WHAT YOU WILL DO –
1: According to the Marcin Dzieński profile, who coaches him?
2: Summarize the Marcin Dzieński profile in two sentences.
3: Write what comes next in the Marcin Dzieński profile, starting after its final line.

READING TEXT –
◆ ◆ ◆ ◆ ◆ ◆ ◆

Personal information
- Full name: Marcin Jan Dzieński
- Nickname: Rambo
- Nationality: Polish
- Born: 22 January 1993 (age 33) Tarnów

Sport
- Country: Poland
- Sport: Competition speed climbing
- Club: AZS PWSZ Tarnów
- Coached by: Tomasz Mazur

Medal record
Men's competition climbing
Representing Poland
World Championships
| Gold medal – first place | 2016 Paris | Speed |
Worldcup
| Gold medal – first place | 2016 Arco | Speed |
| Gold medal – first place | 2016 Villars | Speed |
| Gold medal – first place | 2016 Chamonix | Speed |
| Gold medal – first place | 2014 Mokpo | Speed |
European Games
| Bronze medal – third place | 2023 Kraków–Małopolska | Speed |

= Marcin Dzieński =

Polish speed climber (born 1993)

◆ ◆ ◆ ◆ ◆ ◆ ◆

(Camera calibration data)
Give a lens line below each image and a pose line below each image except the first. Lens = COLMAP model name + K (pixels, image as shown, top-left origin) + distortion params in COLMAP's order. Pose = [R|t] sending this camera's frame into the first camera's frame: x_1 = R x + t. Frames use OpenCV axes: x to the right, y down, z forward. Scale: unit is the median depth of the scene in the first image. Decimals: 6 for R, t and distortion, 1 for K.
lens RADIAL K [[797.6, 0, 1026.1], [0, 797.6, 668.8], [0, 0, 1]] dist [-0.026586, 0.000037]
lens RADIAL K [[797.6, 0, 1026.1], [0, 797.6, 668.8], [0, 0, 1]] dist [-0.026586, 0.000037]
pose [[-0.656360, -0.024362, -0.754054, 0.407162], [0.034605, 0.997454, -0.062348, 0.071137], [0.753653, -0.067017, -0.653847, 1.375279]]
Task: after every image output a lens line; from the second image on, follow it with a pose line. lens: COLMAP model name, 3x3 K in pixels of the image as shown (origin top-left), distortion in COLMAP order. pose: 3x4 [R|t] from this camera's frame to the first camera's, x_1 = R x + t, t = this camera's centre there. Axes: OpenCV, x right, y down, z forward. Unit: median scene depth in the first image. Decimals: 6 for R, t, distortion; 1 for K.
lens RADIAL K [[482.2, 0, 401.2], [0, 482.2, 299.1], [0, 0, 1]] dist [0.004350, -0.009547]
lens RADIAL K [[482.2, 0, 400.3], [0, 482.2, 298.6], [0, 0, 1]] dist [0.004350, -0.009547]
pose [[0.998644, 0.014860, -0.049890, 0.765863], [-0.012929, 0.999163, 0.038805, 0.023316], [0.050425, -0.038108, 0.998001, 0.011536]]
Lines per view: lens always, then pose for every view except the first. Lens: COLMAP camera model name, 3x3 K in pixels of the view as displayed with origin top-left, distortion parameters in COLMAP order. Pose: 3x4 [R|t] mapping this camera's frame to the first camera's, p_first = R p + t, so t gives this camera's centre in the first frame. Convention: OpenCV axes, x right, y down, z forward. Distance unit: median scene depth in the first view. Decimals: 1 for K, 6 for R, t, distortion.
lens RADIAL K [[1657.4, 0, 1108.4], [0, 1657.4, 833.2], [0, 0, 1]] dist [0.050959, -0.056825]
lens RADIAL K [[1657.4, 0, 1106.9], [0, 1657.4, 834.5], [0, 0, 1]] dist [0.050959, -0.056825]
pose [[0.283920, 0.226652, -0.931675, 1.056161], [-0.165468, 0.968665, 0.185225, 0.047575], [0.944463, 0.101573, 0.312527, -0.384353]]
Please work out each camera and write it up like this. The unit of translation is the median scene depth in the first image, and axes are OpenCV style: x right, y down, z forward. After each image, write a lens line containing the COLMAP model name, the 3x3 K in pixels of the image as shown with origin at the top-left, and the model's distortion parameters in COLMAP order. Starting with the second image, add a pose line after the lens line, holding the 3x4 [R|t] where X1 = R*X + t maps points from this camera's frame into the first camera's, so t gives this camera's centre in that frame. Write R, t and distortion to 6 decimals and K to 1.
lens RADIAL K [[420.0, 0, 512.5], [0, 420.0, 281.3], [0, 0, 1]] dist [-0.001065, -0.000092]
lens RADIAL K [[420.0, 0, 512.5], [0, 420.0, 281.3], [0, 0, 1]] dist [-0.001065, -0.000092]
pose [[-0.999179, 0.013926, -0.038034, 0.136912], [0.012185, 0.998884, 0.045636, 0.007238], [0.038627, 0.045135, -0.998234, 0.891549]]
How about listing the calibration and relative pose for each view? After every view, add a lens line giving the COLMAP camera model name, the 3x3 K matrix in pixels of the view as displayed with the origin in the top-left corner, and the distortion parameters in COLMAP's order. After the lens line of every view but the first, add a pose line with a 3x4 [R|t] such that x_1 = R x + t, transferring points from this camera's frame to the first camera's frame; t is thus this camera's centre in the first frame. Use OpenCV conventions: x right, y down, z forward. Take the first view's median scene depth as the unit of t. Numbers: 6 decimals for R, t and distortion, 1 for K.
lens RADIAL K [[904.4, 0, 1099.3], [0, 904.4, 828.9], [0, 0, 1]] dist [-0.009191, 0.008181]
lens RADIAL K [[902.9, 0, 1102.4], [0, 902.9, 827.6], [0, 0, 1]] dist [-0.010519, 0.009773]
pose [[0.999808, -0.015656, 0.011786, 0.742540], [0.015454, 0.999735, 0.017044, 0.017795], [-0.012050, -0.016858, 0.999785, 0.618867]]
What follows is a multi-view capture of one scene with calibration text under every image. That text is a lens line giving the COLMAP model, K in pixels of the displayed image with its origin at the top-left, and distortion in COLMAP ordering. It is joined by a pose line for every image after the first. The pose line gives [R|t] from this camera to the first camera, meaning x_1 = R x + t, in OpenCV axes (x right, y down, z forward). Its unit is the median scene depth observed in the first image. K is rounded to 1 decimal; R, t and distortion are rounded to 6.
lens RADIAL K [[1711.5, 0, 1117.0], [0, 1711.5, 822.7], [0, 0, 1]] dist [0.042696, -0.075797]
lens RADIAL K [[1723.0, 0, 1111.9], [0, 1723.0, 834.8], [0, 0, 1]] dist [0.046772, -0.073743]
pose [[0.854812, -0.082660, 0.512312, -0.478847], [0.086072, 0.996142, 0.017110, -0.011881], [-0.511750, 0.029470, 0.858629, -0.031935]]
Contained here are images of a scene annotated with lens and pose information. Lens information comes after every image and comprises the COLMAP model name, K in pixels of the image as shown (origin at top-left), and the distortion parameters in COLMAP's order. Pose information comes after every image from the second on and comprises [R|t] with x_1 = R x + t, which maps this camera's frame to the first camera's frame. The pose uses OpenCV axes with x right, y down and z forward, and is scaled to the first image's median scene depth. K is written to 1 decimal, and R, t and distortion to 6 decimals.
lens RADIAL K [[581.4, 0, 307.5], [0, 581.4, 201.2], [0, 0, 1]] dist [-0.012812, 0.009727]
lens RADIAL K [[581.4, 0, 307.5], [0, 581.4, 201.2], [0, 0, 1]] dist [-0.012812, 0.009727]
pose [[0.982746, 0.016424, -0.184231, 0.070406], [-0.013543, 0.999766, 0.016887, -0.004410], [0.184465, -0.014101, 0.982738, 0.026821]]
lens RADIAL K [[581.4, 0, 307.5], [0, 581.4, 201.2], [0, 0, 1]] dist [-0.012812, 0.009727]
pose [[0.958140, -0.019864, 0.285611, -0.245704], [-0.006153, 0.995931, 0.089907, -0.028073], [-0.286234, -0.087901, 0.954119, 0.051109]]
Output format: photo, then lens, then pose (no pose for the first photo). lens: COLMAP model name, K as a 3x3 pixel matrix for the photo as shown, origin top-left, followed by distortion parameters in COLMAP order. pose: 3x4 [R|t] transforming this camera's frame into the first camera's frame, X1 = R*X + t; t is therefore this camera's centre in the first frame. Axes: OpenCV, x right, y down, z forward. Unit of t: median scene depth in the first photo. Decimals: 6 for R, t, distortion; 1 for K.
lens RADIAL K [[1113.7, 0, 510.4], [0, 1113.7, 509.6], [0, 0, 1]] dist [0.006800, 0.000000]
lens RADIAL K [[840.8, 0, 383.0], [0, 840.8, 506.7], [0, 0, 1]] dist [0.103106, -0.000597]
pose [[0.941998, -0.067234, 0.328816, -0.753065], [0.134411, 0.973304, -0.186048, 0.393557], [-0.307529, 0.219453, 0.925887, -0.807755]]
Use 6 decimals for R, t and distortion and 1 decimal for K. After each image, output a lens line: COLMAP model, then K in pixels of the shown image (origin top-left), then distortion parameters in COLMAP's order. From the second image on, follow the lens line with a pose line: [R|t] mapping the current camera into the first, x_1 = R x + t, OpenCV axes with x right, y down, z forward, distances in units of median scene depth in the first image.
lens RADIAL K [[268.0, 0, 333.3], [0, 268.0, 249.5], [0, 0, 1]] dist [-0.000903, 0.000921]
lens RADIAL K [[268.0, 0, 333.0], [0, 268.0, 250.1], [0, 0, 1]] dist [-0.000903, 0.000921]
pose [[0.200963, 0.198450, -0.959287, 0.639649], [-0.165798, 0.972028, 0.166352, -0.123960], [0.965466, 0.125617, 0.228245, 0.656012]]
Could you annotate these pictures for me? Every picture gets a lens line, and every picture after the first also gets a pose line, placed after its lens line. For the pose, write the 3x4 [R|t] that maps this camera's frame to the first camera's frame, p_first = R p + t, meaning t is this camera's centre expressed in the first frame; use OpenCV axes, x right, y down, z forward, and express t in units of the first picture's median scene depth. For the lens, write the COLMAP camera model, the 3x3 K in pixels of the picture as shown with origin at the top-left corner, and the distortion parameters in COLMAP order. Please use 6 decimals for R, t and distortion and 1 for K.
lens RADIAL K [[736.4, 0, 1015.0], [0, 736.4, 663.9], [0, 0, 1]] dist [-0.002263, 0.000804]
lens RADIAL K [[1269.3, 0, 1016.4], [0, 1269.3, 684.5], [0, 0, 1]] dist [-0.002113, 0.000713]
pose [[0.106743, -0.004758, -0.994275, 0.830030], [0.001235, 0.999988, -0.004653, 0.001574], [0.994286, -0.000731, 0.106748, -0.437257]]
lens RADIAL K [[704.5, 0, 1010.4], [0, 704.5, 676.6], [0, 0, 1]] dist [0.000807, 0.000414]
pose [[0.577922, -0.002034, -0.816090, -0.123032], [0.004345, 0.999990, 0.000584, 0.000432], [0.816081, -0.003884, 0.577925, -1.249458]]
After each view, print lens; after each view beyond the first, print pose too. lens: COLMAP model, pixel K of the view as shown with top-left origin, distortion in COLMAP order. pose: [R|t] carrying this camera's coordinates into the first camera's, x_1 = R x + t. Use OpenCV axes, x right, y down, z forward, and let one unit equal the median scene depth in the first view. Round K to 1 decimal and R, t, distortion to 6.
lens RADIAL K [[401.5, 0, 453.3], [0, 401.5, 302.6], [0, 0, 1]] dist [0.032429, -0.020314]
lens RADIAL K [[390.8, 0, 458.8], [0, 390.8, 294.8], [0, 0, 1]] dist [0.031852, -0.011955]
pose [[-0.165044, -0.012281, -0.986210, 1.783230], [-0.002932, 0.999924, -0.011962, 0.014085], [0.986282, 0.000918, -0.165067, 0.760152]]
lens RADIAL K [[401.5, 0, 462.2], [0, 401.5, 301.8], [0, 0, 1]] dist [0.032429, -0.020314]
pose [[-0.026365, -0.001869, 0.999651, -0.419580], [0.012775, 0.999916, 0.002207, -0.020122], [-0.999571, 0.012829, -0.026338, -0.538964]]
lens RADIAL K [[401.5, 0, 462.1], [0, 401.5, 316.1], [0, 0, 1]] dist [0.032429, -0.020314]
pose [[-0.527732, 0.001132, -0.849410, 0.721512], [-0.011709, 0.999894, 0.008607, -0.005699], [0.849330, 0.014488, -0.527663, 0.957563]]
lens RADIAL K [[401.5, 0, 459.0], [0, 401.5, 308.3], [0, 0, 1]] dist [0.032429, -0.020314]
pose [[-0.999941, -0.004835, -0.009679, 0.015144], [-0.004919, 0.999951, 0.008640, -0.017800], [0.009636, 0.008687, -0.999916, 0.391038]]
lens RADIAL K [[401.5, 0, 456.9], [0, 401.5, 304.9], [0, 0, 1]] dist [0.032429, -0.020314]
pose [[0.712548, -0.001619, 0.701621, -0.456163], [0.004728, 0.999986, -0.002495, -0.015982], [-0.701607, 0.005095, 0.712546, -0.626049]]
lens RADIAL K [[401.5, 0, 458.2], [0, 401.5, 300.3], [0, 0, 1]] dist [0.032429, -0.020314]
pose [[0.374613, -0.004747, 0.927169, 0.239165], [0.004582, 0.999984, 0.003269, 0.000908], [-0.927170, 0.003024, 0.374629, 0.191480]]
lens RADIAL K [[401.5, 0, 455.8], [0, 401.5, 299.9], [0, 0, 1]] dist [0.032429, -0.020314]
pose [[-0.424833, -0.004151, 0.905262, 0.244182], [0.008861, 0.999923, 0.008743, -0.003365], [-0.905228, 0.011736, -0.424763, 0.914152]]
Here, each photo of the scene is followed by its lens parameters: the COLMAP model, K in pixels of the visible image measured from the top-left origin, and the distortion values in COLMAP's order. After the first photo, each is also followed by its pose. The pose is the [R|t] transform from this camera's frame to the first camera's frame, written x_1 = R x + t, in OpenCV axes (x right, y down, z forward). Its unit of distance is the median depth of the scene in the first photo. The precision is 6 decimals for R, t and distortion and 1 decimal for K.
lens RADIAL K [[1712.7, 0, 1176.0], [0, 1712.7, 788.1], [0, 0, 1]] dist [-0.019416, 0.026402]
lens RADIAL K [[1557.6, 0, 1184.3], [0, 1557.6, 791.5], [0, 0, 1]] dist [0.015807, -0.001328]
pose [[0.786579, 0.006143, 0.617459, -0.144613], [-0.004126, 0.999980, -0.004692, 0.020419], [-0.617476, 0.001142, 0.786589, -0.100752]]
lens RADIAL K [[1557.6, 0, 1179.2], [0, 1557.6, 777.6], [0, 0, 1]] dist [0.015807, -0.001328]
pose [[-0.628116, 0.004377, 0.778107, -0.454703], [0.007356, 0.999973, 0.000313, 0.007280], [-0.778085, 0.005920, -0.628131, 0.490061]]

◆ ◆ ◆ ◆ ◆ ◆ ◆

EXPECTED OUTPUTS –
1: Tomasz Mazur.

2: Marcin Jan Dzieński, nicknamed Rambo, is a Polish competition speed climber born on 22 January 1993 in Tarnów who climbs for AZS PWSZ Tarnów and is coached by Tomasz Mazur. Representing Poland, he won gold in speed at the 2016 World Championships in Paris and four World Cup golds in 2014 and 2016, and he took bronze at the 2023 European Games in Kraków–Małopolska.

3:
Marcin Dzieński (born 22 January 1993) is a Polish competition climber who specializes in competition speed climbing from Tarnów. He is multiple World and European Championships medalist and 2016 World Champion, the first Polish climber to achieve that title.

He debuted in Speed Climbing World Championships in 2011. Since 2018, he's also competing in Bouldering World Championships and Worldcup.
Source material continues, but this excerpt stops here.